Independent trade associations, representing more than 2.50 lakh companies engaged in a wide spectrum of industries throughout the world, have expressed deep concerns about many of the tax provisions proposed in the Finance Bill 2012.
In a letter to the Prime Minister and Finance Minister, the associations said: “If [provisions of the Finance Bill 2012 are] enacted, they would significantly alter the Indian taxation of the member companies, with retroactive effect extending back for as much as half a century, and reverse many decided cases.
Some of our member companies had already begun reevaluating their investments in India due to increasing levels of controversy and uncertainty regarding taxation in recent years.”
The letter goes on to say that the sudden and unprecedented move in the Bill “has undermined confidence in the policies of the Government of India toward foreign investment and taxation and has called into question the very rule of law, due process, and fair treatment in India.”

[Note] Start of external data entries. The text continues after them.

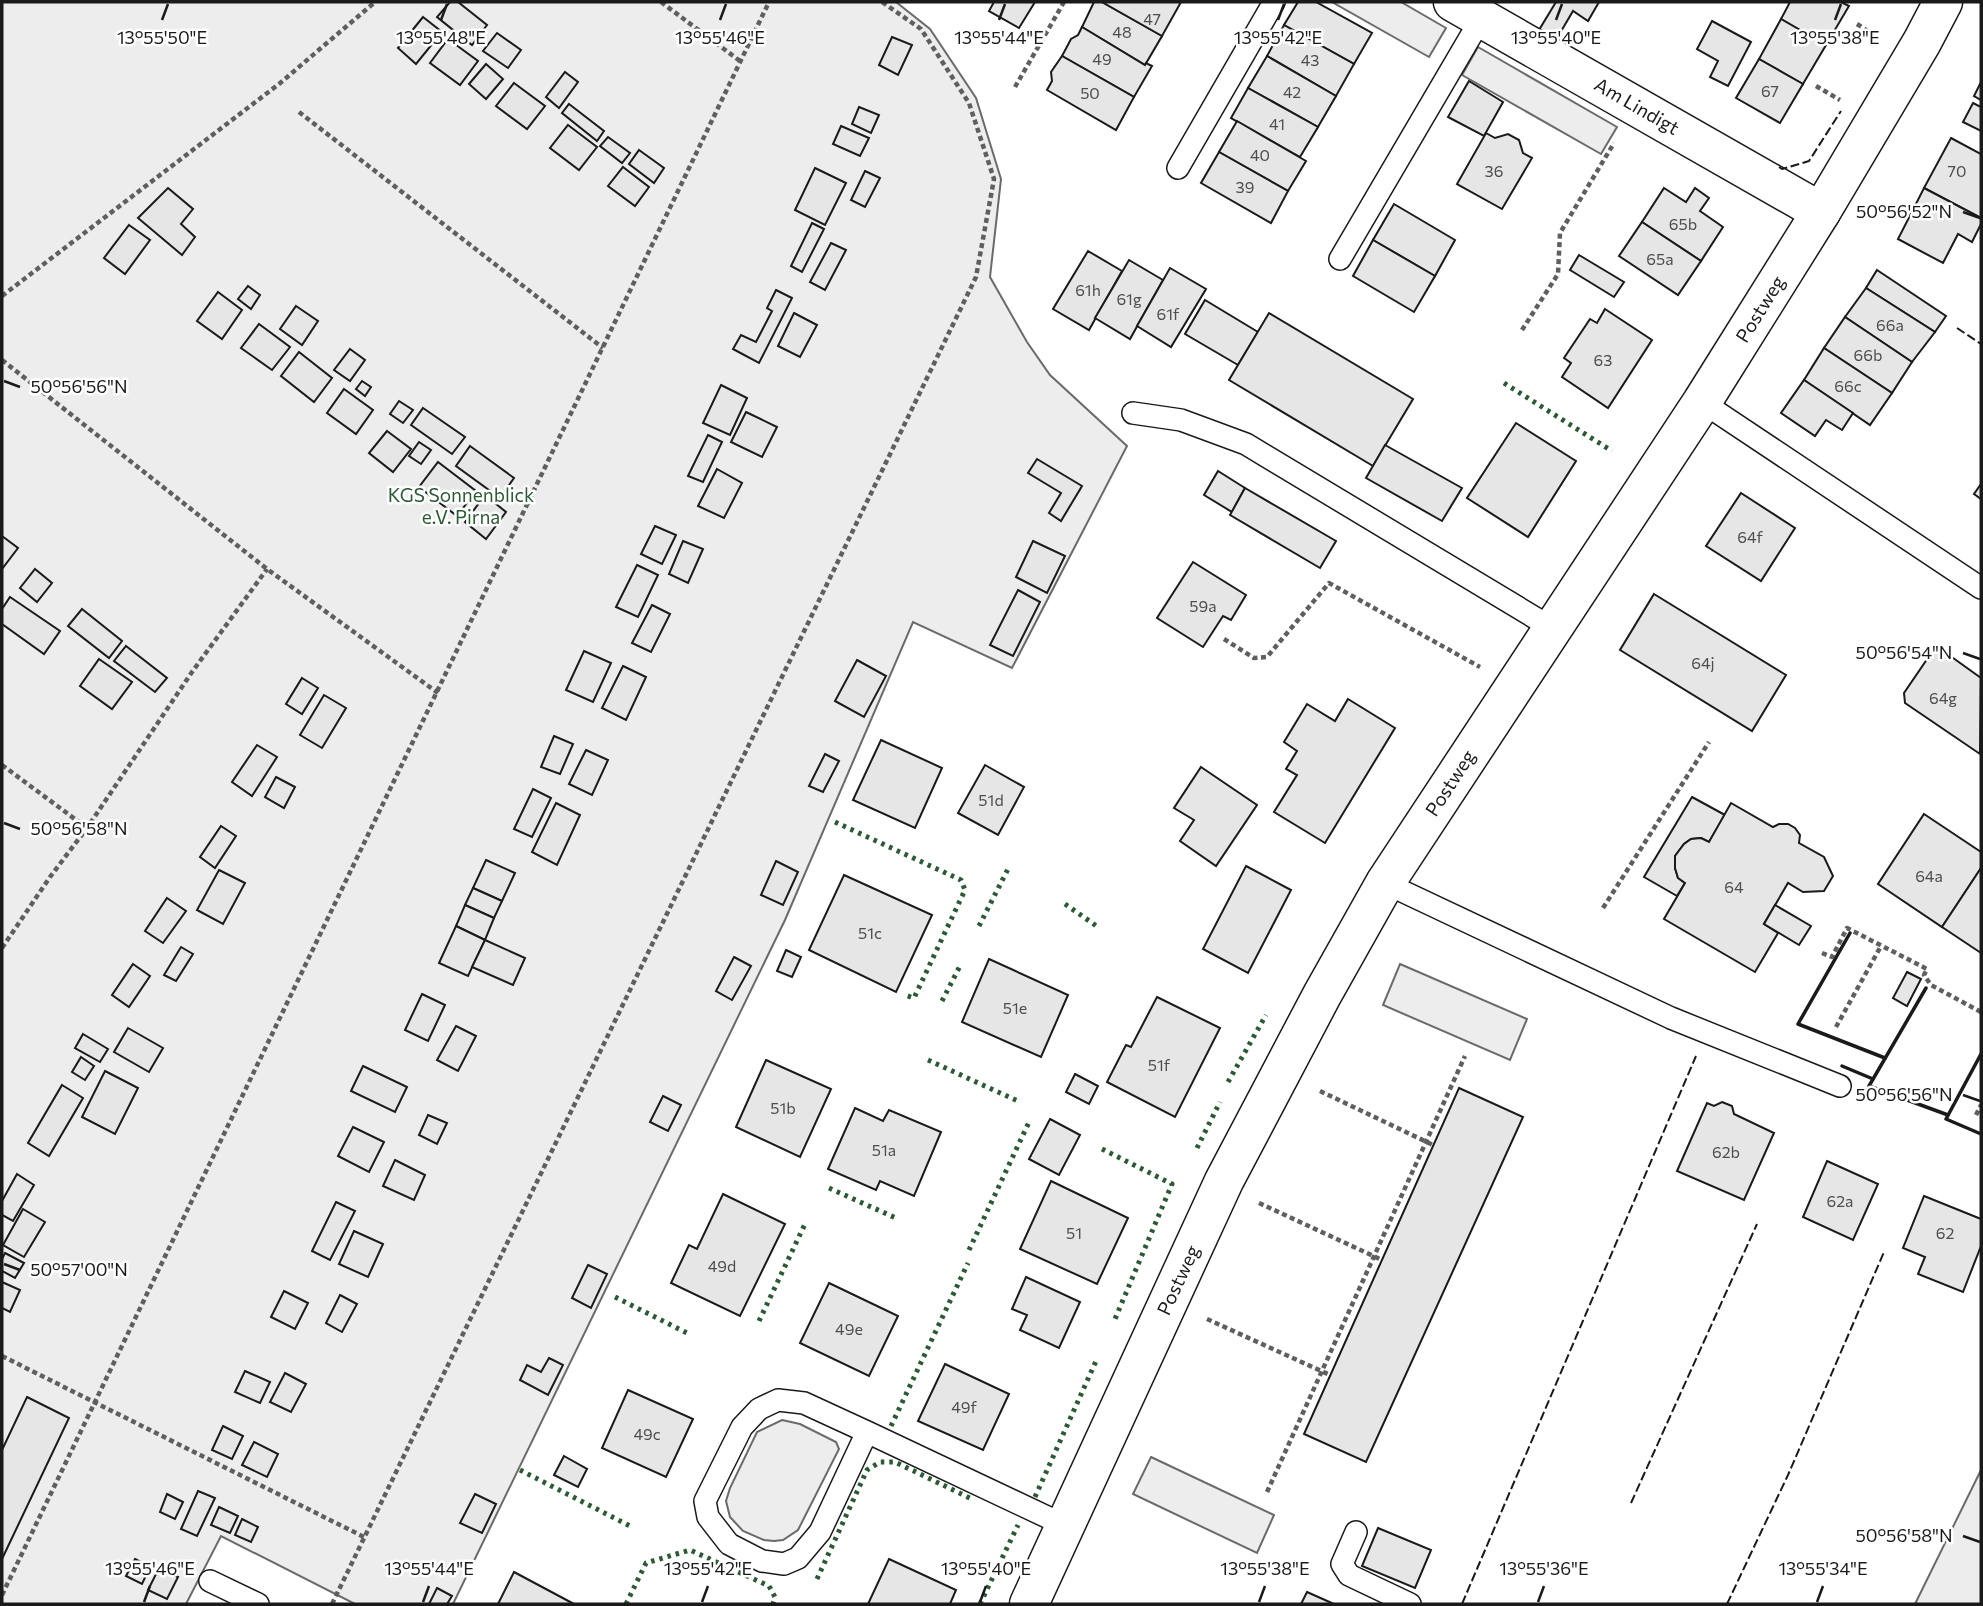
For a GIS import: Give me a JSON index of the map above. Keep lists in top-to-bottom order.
{
  "streets": {
    "street": ["Am Lindigt", "Postweg"]
  },
  "crossings": [
    ["Am Lindigt", "Postweg"]
  ],
  "parks": ["KGS Sonnenblick e.V. Pirna"],
  "house_numbers": [
    "47",
    "48",
    "49",
    "43",
    "67",
    "42",
    "50",
    "41",
    "40",
    "36",
    "70",
    "39",
    "65b",
    "65a",
    "61h",
    "61g",
    "61f",
    "66a",
    "66b",
    "63",
    "66c",
    "64f",
    "59a",
    "64j",
    "64g",
    "51d",
    "64a",
    "64",
    "51c",
    "51e",
    "51f",
    "51b",
    "51a",
    "62b",
    "62a",
    "51",
    "62",
    "49d",
    "49e",
    "49f",
    "49c"
  ],
  "coordinates": [
    "13°55'50\"E",
    "13°55'48\"E",
    "13°55'46\"E",
    "13°55'44\"E",
    "13°55'42\"E",
    "13°55'40\"E",
    "13°55'38\"E",
    "50°56'52\"N",
    "50°56'56\"N",
    "50°56'54\"N",
    "50°56'58\"N",
    "50°57'00\"N",
    "13°55'36\"E",
    "13°55'34\"E"
  ]
}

Keywords: global trade bodies, Vodafone, Prime Minister Manohan Singh, Pranab Mukherjee, Vodafone controversy



Giving retrospect effect to a law just to salvage a case lost in the court is legalized robbery.

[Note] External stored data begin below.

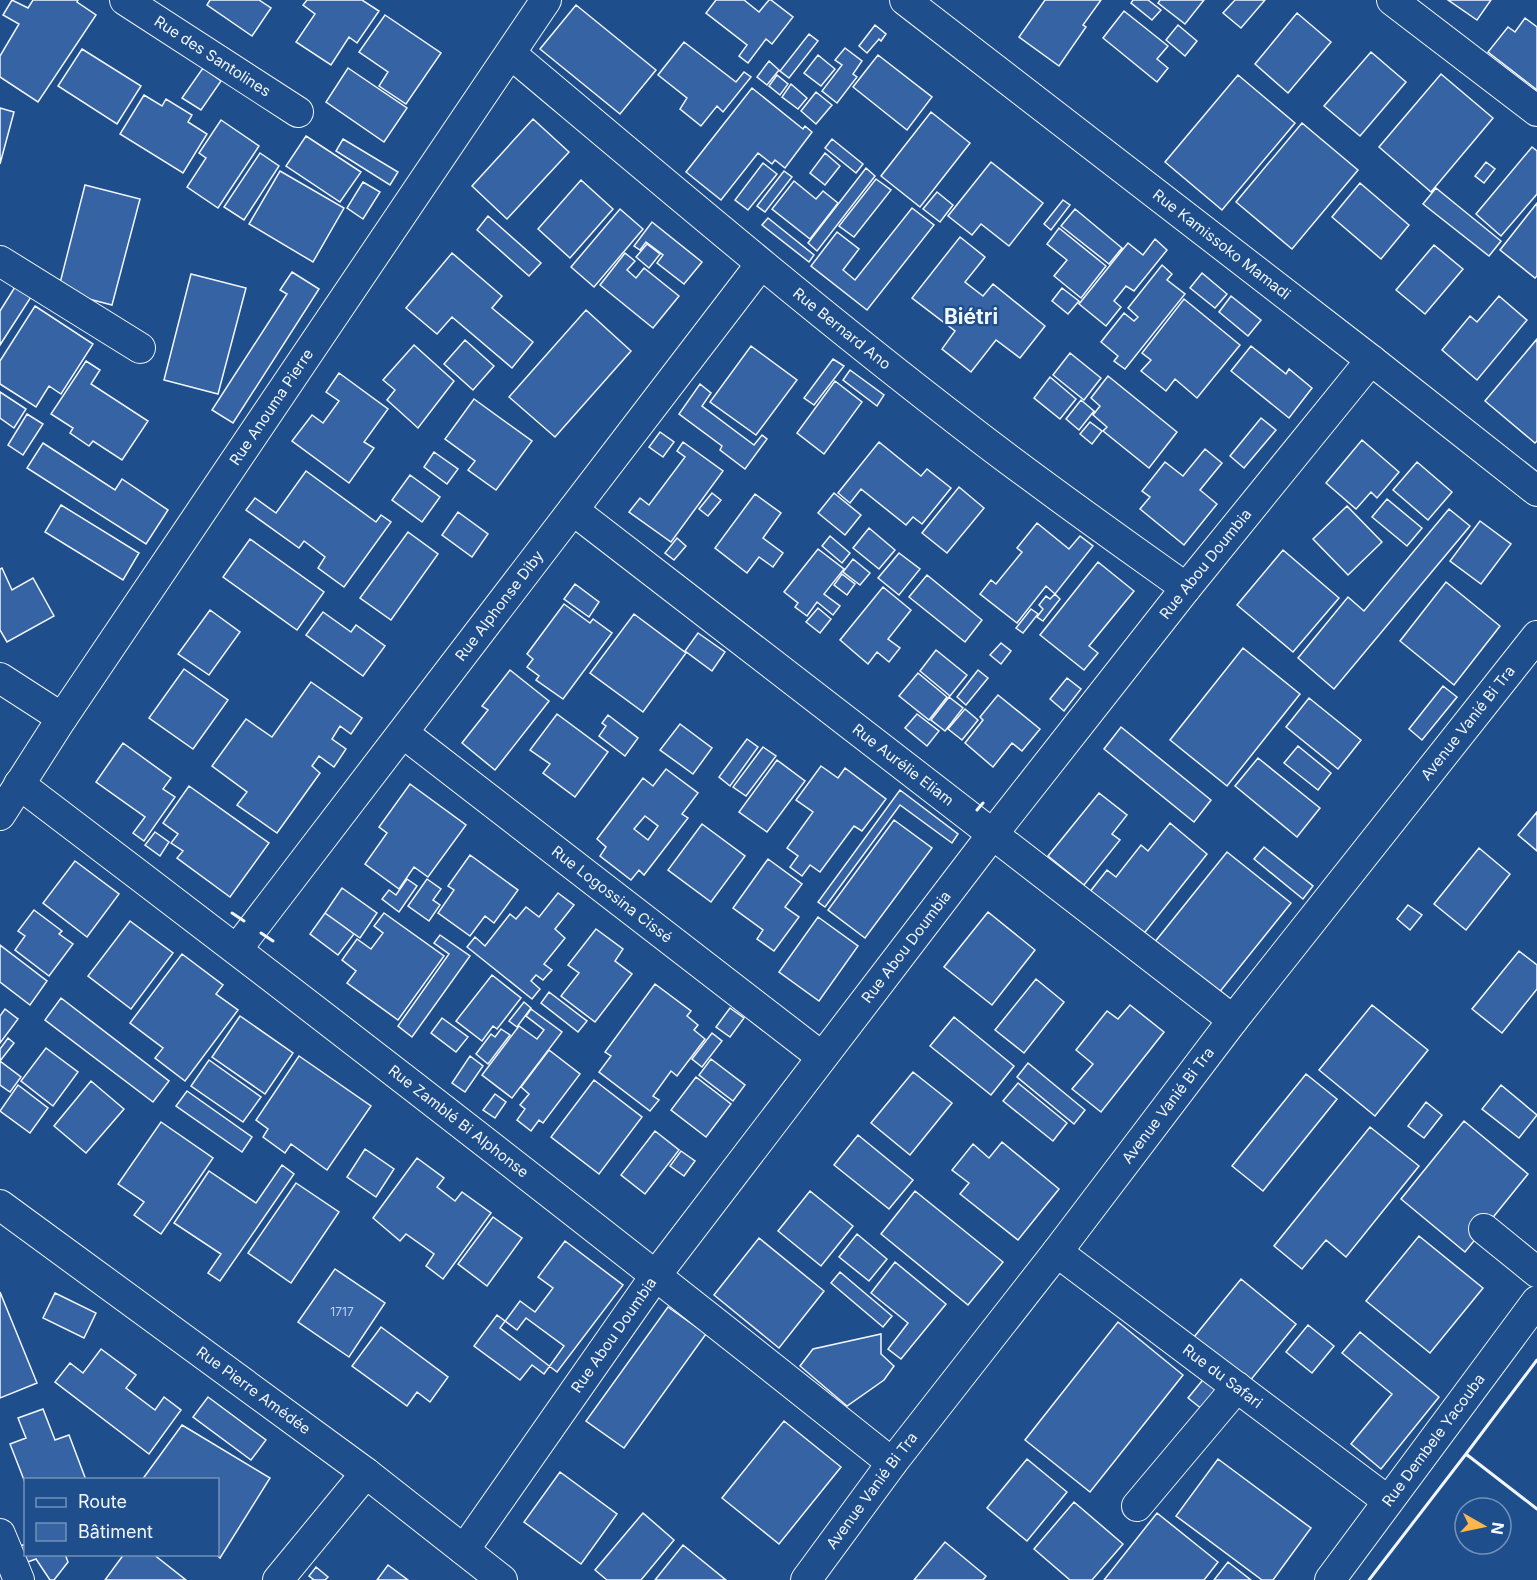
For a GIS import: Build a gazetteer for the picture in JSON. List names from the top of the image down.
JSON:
{
  "streets": {
    "street": [
      "Rue des Santolines",
      "Rue Kamissoko Mamadi",
      "Rue Bernard Ano",
      "Rue Anouma Pierre",
      "Rue Abou Doumbia",
      "Rue Alphonse Diby",
      "Avenue Vanié Bi Tra",
      "Rue Aurélie Eliam",
      "Rue Logossina Cissé",
      "Rue Zamblé Bi Alphonse",
      "Rue du Safari",
      "Rue Pierre Amédée",
      "Rue Dembele Yacouba"
    ]
  },
  "crossings": [
    ["Rue Kamissoko Mamadi", "Rue Abou Doumbia"],
    ["Rue Bernard Ano", "Rue Anouma Pierre"],
    ["Rue Bernard Ano", "Rue Abou Doumbia"],
    ["Rue Bernard Ano", "Rue Alphonse Diby"],
    ["Rue Anouma Pierre", "Rue Zamblé Bi Alphonse"],
    ["Rue Abou Doumbia", "Rue Aurélie Eliam"],
    ["Rue Abou Doumbia", "Rue Logossina Cissé"],
    ["Rue Abou Doumbia", "Rue Zamblé Bi Alphonse"],
    ["Rue Abou Doumbia", "Rue Pierre Amédée"],
    ["Rue Alphonse Diby", "Rue Aurélie Eliam"],
    ["Rue Alphonse Diby", "Rue Logossina Cissé"],
    ["Rue Alphonse Diby", "Rue Zamblé Bi Alphonse"],
    ["Avenue Vanié Bi Tra", "Rue Aurélie Eliam"],
    ["Avenue Vanié Bi Tra", "Rue Zamblé Bi Alphonse"],
    ["Avenue Vanié Bi Tra", "Rue du Safari"],
    ["Rue du Safari", "Rue Dembele Yacouba"]
  ],
  "districts": ["Biétri"],
  "house_numbers": ["1717"],
  "legend": ["Route", "Bâtiment"],
  "north": "right"
}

This is just a clarificatory amendment. I don't understand why international corporates want to get away without paying fees to the Indian Govt. Vodafone was just one case. In the past years we have had scores of cases where ruling was in favor of the govt. If we listen to these agencies, we will have to give BACK the money earned in those cases! Its not fair to the people who pay the amounts diligently.

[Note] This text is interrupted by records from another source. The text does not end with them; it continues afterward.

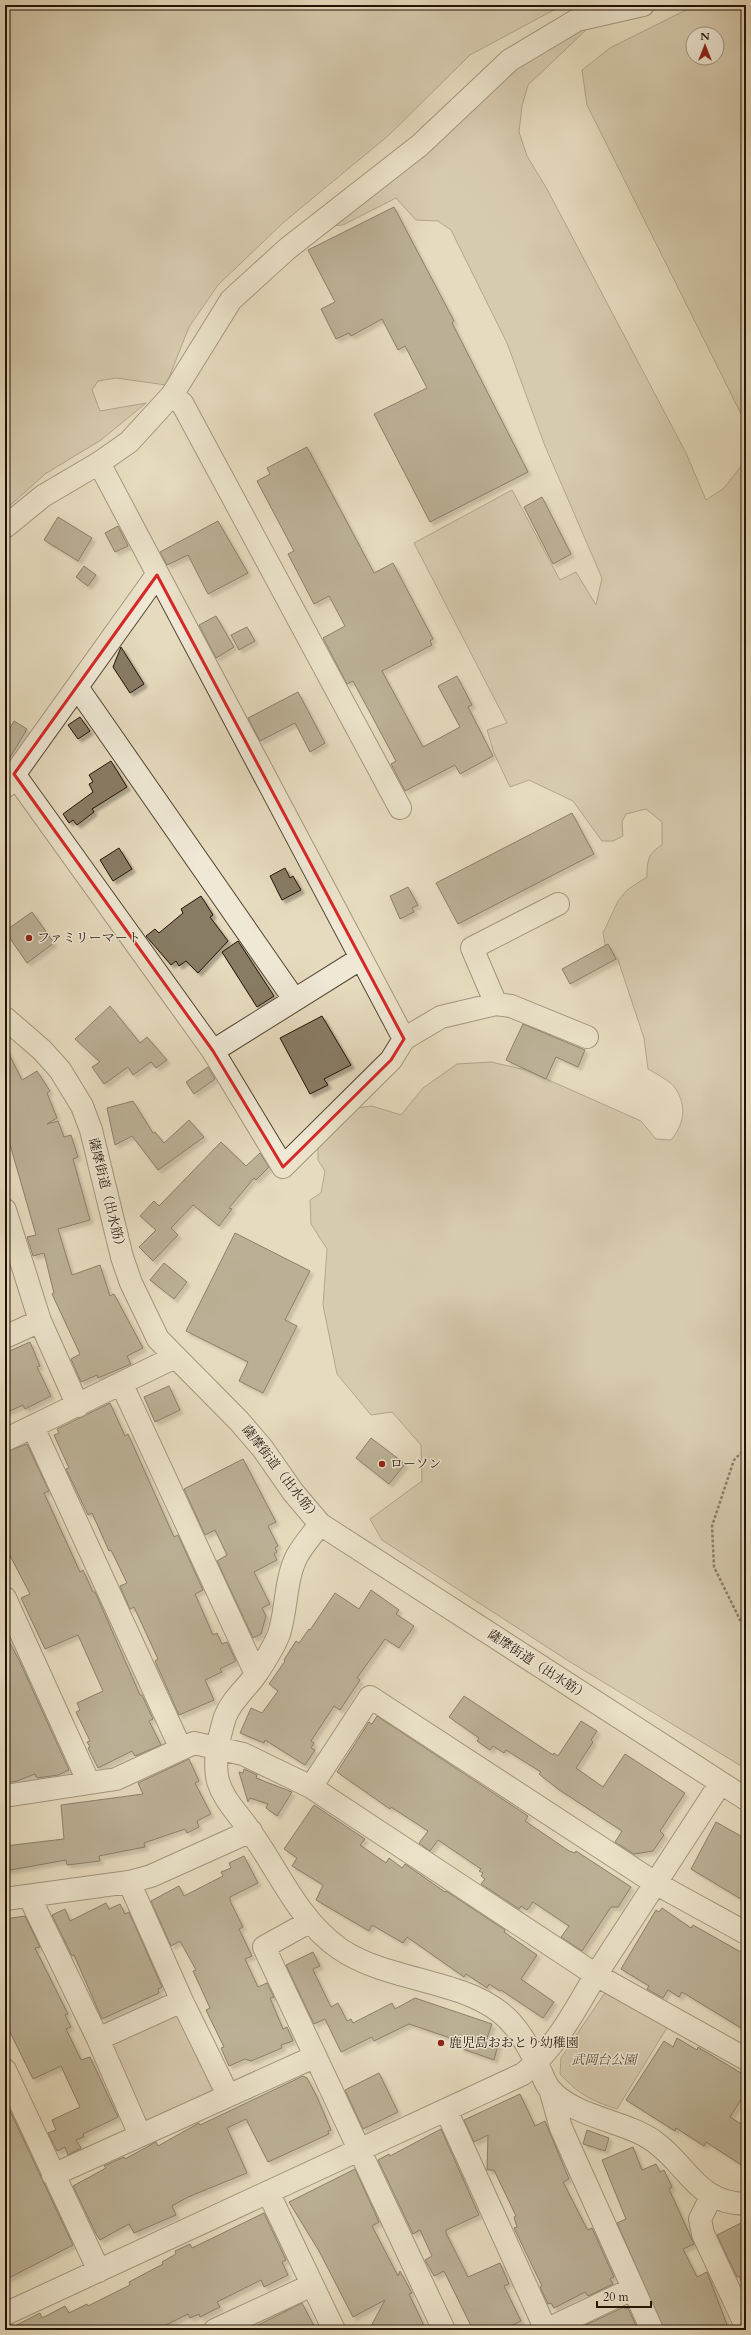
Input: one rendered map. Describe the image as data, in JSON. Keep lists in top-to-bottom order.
{
  "streets": {
    "street": ["薩摩街道（出水筋）"]
  },
  "parks": ["武岡台公園"],
  "places": ["ファミリーマート", "ローソン", "鹿児島おおとり幼稚園"],
  "scale_bar": "20 m",
  "north": "top"
}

Making all the future offshore transactions should be the right way to
go ahead. Rather than going back changing the dynamics which is not a
trade practice.
Please remember this tax is not on Vodafone but on Hutch. Vodafone is being asked to pay this because they did not deduct it from the payment of USD 8 billion they made to Hutch. Also, Vodafone has signed indemnity with Hutch to realise it from the latter if the ruling goes against them.
Also remember that Hutch got this huge valuation because of their Indian customers, and the Indian business environment. Hutch has not paid any tax on this huge gain in any country - neither the home country nor the host country.
Also, look at the irony that if an ordinary businessman -resident or non resident sells his assets he has to pay capital gains but if he does so throgh three set of companies in three tax havens the courts call it legitimate tax planning - even if it results in no tax in any country. Thats the ability of clever advocates.
In the article the associations say that "an overseas transaction cannot be taxed in India even it it has the indirect effect of changing control of a company in India." This is also the interpretation of the Supreme Court but the Parliament has the right to clarify a law if it believes the law has been misinterpreted by the Supreme Court. Clarification of a law is not the same as retrospective amendment of a law. Clarification is a matter of interpretation. The charge of retrospective amendment can only be made if the law was applicable in the past. My understanding is that the Government is saying that the law interpreted by the Supreme Court in January 2012 was not applicable in the past.
This govt. looks to have lost all its composure in all the mayhem, created of its own, - from corruption to unjustifiable and brazen defence of culprits to bad governance to lapses in national security and mismanagement. In the process it is putting the entire country to shame in front of the whole world now.